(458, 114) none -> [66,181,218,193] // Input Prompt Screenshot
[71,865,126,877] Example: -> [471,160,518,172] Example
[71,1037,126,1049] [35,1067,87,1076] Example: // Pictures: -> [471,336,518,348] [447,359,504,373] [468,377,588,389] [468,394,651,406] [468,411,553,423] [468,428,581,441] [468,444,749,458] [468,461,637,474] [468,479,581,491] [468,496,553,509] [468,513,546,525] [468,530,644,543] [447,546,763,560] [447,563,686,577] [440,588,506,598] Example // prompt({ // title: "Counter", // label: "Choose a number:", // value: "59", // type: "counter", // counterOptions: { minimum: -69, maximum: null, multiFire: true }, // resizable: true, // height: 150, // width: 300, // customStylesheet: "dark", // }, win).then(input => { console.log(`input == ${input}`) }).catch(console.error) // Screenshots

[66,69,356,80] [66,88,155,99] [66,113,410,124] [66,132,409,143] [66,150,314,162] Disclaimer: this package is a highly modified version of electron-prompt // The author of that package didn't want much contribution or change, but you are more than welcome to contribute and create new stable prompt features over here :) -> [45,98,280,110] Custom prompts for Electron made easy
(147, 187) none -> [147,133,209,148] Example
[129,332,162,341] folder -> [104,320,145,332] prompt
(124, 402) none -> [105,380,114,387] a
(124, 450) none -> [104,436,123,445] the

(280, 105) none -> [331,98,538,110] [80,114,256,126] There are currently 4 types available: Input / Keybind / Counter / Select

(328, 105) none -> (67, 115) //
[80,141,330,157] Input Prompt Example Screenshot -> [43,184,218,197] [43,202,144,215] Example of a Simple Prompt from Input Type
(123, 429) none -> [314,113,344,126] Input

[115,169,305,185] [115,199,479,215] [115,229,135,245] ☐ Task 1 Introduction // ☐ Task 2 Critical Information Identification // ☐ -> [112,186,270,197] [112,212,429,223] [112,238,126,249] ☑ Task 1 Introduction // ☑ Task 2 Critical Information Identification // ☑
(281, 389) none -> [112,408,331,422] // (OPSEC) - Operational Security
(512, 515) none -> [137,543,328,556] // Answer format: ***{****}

EXERCISE DIRECTIONS:
Word for word, copy the listing above in its entirety.

RESULT BELOW:
(458, 114) none -> [66,181,218,193] // Input Prompt Screenshot
[71,865,126,877] Example: -> [471,160,518,172] Example
[71,1037,126,1049] [35,1067,87,1076] Example: // Pictures: -> [471,336,518,348] [447,359,504,373] [468,377,588,389] [468,394,651,406] [468,411,553,423] [468,428,581,441] [468,444,749,458] [468,461,637,474] [468,479,581,491] [468,496,553,509] [468,513,546,525] [468,530,644,543] [447,546,763,560] [447,563,686,577] [440,588,506,598] Example // prompt({ // title: "Counter", // label: "Choose a number:", // value: "59", // type: "counter", // counterOptions: { minimum: -69, maximum: null, multiFire: true }, // resizable: true, // height: 150, // width: 300, // customStylesheet: "dark", // }, win).then(input => { console.log(`input == ${input}`) }).catch(console.error) // Screenshots

[66,69,356,80] [66,88,155,99] [66,113,410,124] [66,132,409,143] [66,150,314,162] Disclaimer: this package is a highly modified version of electron-prompt // The author of that package didn't want much contribution or change, but you are more than welcome to contribute and create new stable prompt features over here :) -> [45,98,280,110] Custom prompts for Electron made easy
(147, 187) none -> [147,133,209,148] Example
[129,332,162,341] folder -> [104,320,145,332] prompt
(124, 402) none -> [105,380,114,387] a
(124, 450) none -> [104,436,123,445] the

(280, 105) none -> [331,98,538,110] [80,114,256,126] There are currently 4 types available: Input / Keybind / Counter / Select

(328, 105) none -> (67, 115) //
[80,141,330,157] Input Prompt Example Screenshot -> [43,184,218,197] [43,202,144,215] Example of a Simple Prompt from Input Type
(123, 429) none -> [314,113,344,126] Input

[115,169,305,185] [115,199,479,215] [115,229,135,245] ☐ Task 1 Introduction // ☐ Task 2 Critical Information Identification // ☐ -> [112,186,270,197] [112,212,429,223] [112,238,126,249] ☑ Task 1 Introduction // ☑ Task 2 Critical Information Identification // ☑
(281, 389) none -> [112,408,331,422] // (OPSEC) - Operational Security
(512, 515) none -> [137,543,328,556] // Answer format: ***{****}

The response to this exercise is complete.